Material provided:
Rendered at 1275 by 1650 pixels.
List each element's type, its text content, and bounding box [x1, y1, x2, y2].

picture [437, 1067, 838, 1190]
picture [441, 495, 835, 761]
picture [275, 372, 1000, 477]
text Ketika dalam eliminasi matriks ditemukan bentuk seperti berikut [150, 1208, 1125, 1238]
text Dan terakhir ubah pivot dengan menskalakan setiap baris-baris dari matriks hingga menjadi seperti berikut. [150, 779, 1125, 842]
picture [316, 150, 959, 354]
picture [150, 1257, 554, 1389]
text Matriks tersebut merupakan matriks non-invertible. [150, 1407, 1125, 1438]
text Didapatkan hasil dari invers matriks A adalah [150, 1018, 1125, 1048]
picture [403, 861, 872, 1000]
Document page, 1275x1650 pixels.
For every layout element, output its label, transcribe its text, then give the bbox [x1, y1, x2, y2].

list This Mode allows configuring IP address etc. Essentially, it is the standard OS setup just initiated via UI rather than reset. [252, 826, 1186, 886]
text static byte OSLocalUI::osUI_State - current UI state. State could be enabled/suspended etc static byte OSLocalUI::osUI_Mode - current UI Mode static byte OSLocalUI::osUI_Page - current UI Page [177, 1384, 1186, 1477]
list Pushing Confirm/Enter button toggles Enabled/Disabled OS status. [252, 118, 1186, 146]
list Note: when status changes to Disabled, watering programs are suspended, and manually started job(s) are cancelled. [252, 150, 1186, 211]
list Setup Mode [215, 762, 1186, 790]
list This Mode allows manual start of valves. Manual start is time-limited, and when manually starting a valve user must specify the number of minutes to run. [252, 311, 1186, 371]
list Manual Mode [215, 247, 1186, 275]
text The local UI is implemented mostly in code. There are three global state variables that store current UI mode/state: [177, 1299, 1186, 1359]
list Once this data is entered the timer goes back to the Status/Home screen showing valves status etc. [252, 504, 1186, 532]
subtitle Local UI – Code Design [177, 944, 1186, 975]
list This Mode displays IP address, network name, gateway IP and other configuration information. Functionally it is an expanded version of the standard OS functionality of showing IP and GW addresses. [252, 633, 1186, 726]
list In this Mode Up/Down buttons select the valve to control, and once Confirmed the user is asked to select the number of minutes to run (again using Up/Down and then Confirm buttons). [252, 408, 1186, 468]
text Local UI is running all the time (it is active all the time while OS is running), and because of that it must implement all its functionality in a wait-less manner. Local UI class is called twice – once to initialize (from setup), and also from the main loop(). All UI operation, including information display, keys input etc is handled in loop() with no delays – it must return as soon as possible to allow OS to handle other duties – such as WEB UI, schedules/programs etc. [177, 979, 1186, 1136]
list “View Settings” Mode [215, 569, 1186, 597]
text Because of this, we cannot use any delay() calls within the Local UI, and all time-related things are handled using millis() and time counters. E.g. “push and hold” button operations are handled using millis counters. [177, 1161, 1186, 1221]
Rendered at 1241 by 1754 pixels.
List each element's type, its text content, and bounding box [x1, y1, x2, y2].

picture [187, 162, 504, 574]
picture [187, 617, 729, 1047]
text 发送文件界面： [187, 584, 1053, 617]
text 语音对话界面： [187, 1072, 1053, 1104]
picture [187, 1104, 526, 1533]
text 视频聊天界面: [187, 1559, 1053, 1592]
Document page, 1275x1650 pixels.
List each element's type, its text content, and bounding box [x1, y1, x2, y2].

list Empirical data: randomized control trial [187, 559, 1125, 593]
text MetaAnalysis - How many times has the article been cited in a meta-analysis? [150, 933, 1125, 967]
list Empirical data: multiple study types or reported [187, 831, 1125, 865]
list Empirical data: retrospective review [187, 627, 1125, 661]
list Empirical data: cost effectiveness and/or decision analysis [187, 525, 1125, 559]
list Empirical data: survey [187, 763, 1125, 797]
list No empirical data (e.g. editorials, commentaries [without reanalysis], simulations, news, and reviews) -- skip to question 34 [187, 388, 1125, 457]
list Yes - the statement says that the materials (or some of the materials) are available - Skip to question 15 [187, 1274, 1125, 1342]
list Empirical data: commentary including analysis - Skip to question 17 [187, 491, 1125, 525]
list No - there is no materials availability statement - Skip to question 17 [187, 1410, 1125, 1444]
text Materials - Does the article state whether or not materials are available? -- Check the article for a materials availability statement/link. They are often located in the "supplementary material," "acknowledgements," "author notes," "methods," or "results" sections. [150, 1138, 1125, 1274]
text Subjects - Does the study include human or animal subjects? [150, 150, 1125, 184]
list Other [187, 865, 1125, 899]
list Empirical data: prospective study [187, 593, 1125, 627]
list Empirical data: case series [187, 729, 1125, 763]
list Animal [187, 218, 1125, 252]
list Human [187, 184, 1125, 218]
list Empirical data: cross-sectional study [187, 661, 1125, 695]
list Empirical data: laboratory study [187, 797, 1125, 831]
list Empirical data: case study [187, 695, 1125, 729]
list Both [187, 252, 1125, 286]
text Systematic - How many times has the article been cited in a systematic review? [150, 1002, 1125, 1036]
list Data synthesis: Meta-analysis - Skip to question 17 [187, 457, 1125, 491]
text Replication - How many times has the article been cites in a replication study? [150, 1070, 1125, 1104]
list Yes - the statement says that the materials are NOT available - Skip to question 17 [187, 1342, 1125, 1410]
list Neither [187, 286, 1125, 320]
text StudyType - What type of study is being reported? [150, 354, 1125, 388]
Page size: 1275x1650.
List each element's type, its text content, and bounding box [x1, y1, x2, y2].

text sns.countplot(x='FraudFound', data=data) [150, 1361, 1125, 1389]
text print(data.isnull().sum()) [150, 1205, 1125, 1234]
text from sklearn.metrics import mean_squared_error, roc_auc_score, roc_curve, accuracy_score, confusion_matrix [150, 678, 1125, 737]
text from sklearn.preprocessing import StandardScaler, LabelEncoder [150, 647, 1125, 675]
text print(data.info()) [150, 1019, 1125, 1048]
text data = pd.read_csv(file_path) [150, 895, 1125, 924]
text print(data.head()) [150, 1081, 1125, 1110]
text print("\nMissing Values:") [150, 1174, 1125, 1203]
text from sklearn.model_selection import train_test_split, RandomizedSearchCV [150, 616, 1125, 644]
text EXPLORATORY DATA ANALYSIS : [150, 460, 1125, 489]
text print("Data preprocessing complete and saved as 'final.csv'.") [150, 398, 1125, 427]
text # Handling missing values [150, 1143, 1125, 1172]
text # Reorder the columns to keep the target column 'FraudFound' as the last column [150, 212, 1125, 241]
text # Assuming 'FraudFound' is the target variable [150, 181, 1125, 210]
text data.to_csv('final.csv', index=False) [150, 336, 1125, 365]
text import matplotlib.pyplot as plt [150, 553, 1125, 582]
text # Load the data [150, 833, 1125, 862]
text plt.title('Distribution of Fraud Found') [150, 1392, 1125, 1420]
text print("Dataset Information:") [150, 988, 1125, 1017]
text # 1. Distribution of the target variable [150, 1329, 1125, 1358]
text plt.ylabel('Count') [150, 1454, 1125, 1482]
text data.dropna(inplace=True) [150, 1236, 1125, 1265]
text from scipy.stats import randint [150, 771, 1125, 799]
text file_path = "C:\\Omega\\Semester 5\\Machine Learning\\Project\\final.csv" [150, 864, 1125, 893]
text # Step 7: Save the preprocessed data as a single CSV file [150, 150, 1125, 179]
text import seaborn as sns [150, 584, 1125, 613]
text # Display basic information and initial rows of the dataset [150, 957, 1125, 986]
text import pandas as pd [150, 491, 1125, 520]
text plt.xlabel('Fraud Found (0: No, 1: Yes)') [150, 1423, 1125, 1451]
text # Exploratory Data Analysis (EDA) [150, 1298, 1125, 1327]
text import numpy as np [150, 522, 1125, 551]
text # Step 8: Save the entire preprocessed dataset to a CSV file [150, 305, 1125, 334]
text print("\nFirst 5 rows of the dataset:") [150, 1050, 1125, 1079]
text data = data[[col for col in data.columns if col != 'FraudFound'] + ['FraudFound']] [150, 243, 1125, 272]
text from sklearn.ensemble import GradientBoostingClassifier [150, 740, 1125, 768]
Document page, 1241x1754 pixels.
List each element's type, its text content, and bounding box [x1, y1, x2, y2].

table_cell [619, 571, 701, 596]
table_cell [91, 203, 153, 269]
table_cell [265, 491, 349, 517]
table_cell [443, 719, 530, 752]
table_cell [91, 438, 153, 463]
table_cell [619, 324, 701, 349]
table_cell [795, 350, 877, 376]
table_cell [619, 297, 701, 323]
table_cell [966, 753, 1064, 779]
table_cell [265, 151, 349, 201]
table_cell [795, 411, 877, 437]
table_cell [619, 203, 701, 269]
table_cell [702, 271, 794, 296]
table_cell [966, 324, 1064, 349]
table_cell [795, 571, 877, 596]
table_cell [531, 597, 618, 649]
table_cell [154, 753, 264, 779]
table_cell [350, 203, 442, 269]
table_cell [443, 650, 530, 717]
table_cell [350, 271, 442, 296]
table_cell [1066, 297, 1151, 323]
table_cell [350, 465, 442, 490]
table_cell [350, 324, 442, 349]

Instruction:
What is needed is an exact copy of the lines from the one containing "table_cell [265, 151, 349, 201]" through the last line of the records above, both included.

Response below:
table_cell [265, 151, 349, 201]
table_cell [795, 411, 877, 437]
table_cell [619, 203, 701, 269]
table_cell [702, 271, 794, 296]
table_cell [966, 324, 1064, 349]
table_cell [795, 571, 877, 596]
table_cell [531, 597, 618, 649]
table_cell [154, 753, 264, 779]
table_cell [350, 203, 442, 269]
table_cell [443, 650, 530, 717]
table_cell [350, 271, 442, 296]
table_cell [1066, 297, 1151, 323]
table_cell [350, 465, 442, 490]
table_cell [350, 324, 442, 349]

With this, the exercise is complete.